**Aim of the exercise**
Transcribe each entry exactly; skip the images.

**Data provided**

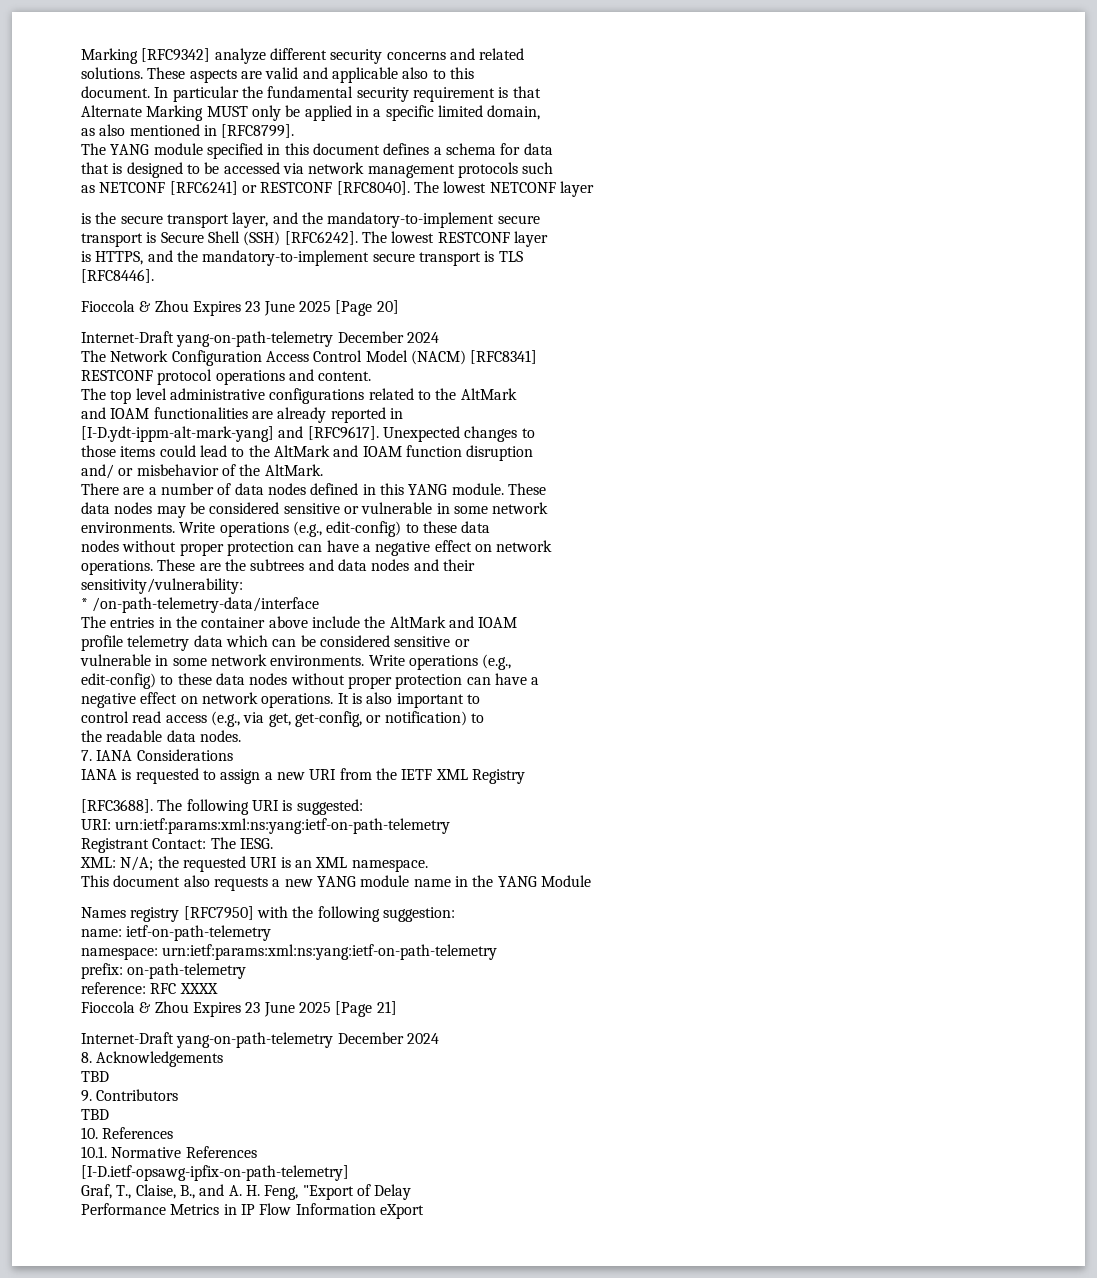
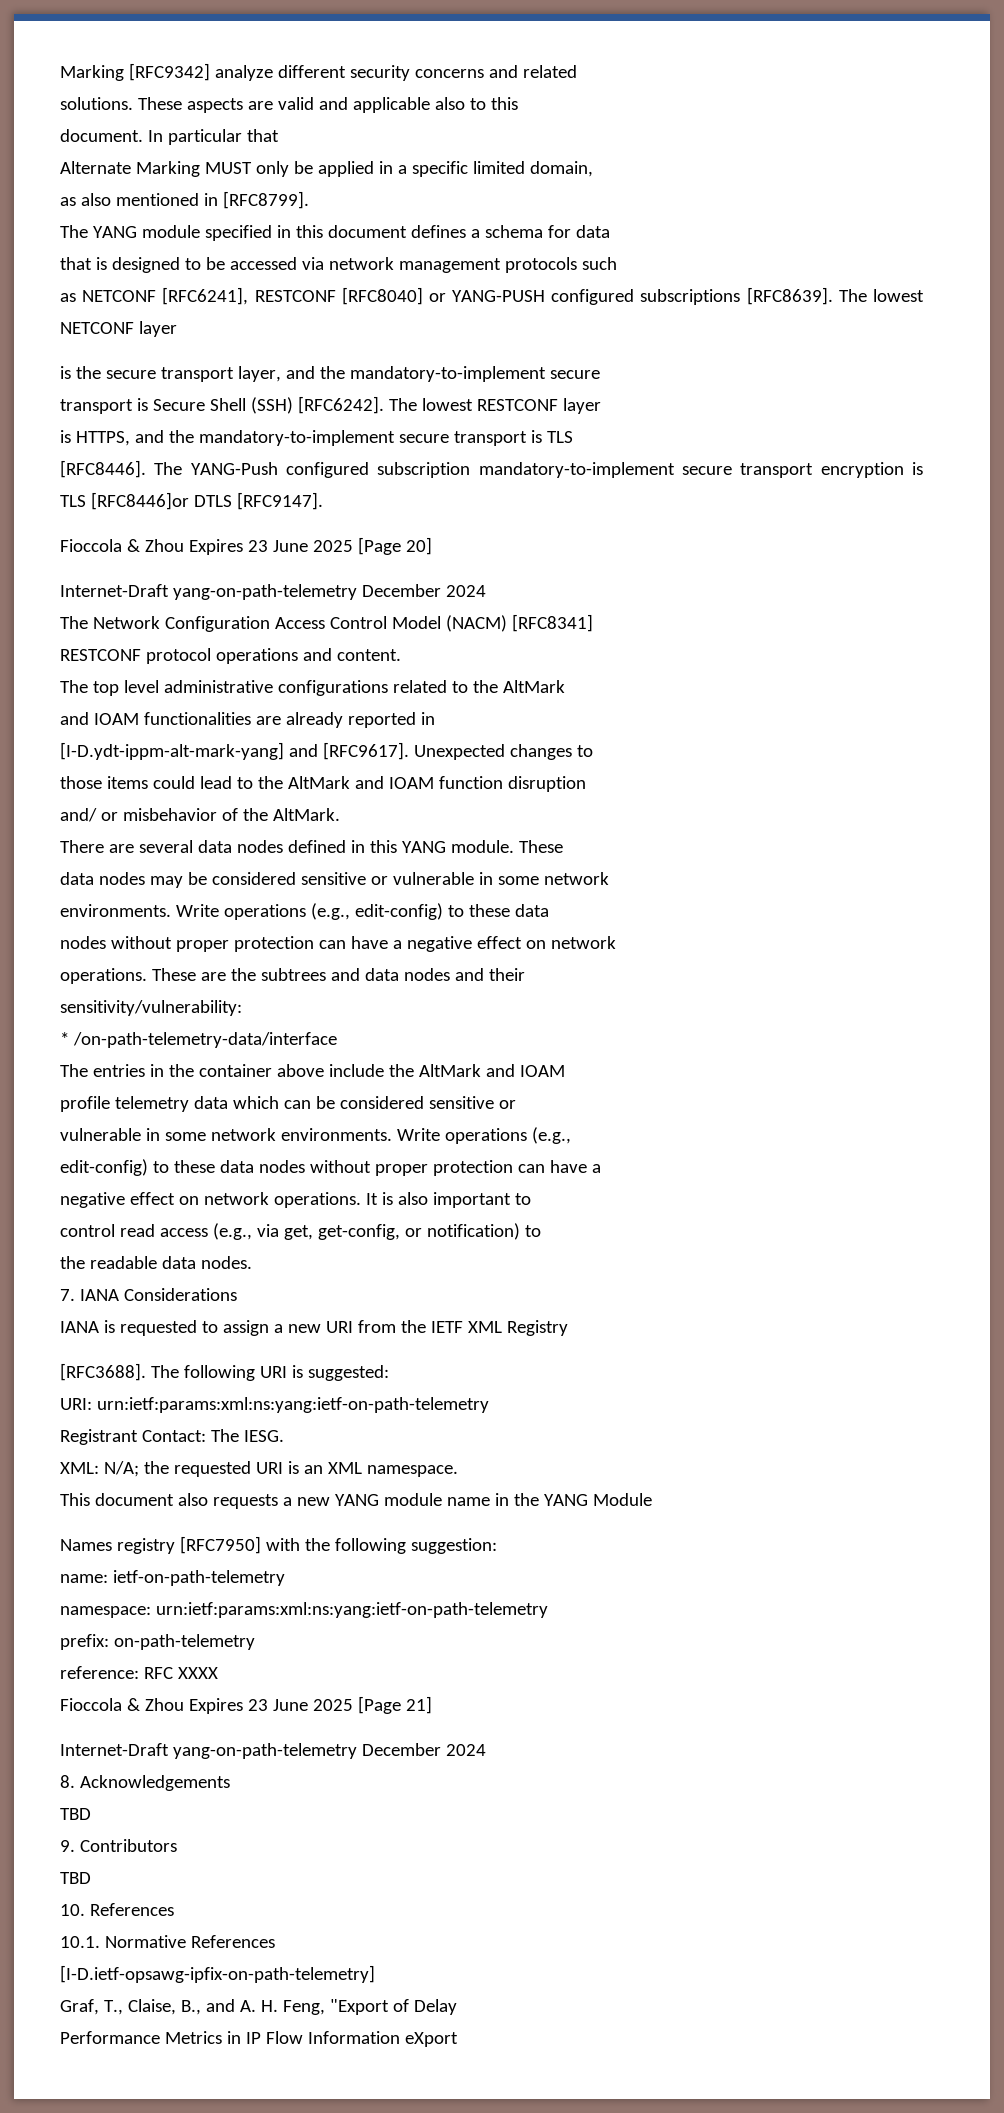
[241,86,509,102] the fundamental security requirement is -> (242, 137) none
[169,181,410,195] [RFC6241] or RESTCONF [RFC8040]. -> [162,287,833,305] [RFC6241], RESTCONF [RFC8040] or YANG-PUSH configured subscriptions [RFC8639].
(154, 276) none -> [154,462,924,478] [60,492,323,510] The YANG-Push configured subscription mandatory-to-implement secure transport encryption is TLS [RFC8446]or DTLS [RFC9147].
[148,483,232,495] a number of -> [138,840,193,853] several

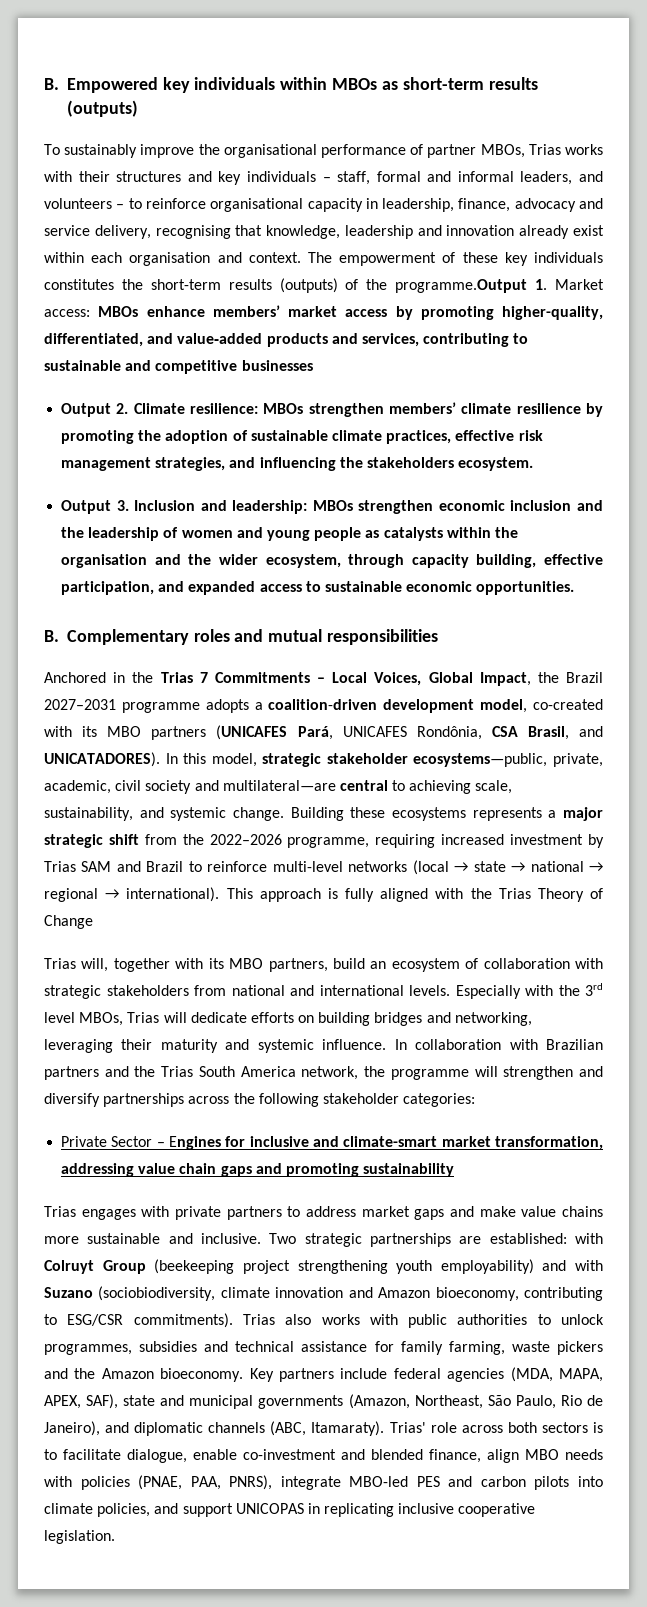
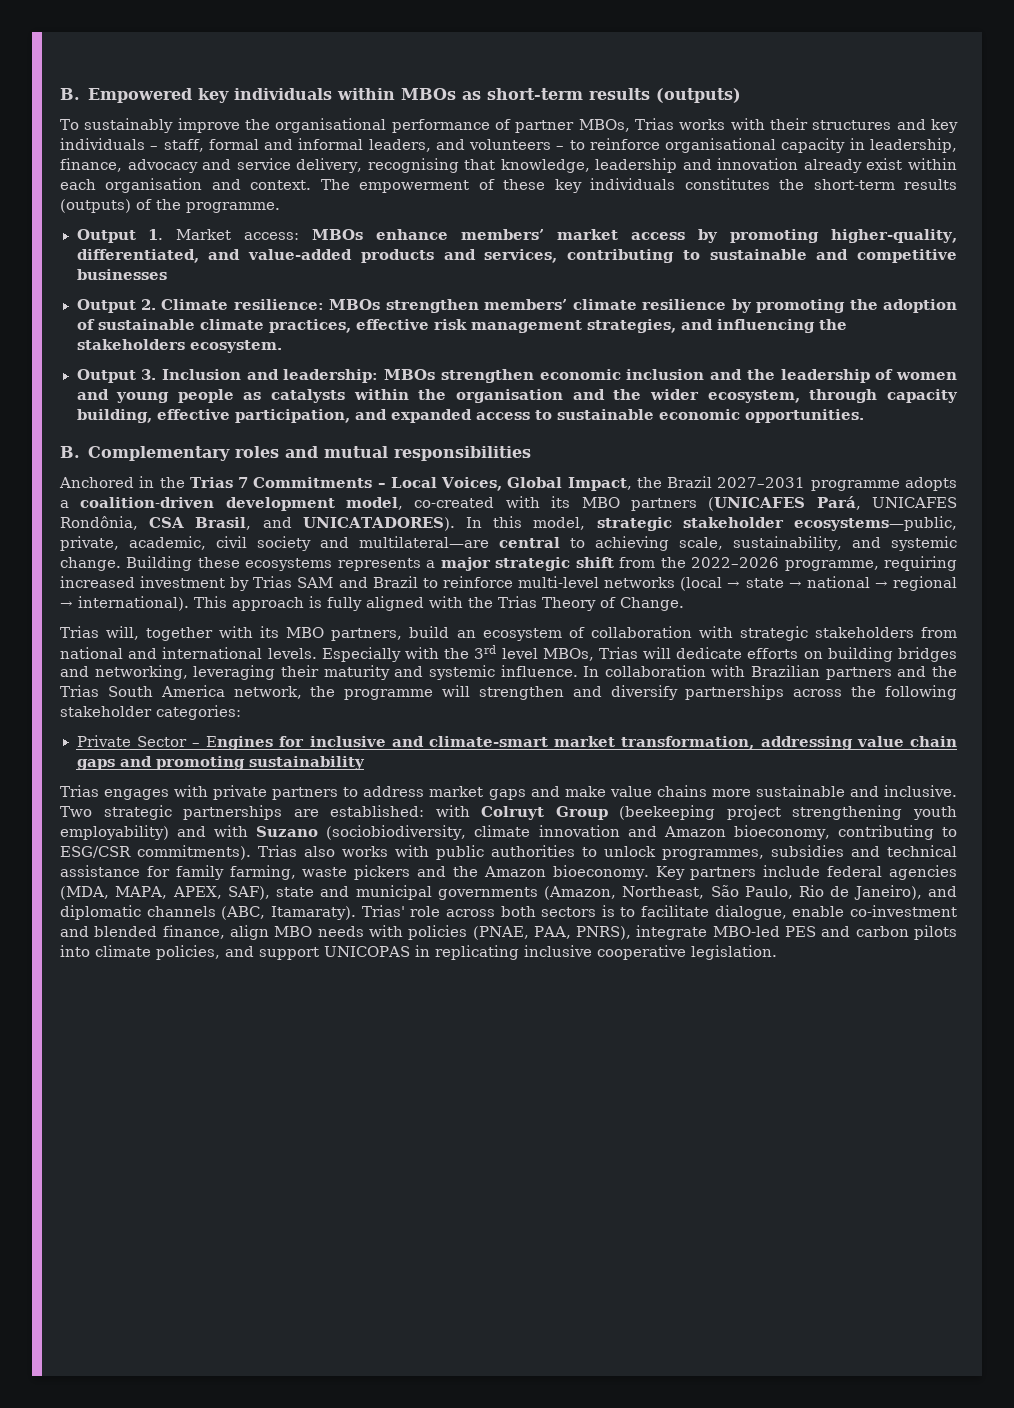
[395,279,528,293] programme.Output -> [186,202,280,213] [76,229,136,243] programme. // Output
[44,915,93,929] Change -> [620,597,684,611] Change.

**Response area**
[241,86,509,102] the fundamental security requirement is -> (242, 137) none
[169,181,410,195] [RFC6241] or RESTCONF [RFC8040]. -> [162,287,833,305] [RFC6241], RESTCONF [RFC8040] or YANG-PUSH configured subscriptions [RFC8639].
(154, 276) none -> [154,462,924,478] [60,492,323,510] The YANG-Push configured subscription mandatory-to-implement secure transport encryption is TLS [RFC8446]or DTLS [RFC9147].
[148,483,232,495] a number of -> [138,840,193,853] several

[395,279,528,293] programme.Output -> [186,202,280,213] [76,229,136,243] programme. // Output
[44,915,93,929] Change -> [620,597,684,611] Change.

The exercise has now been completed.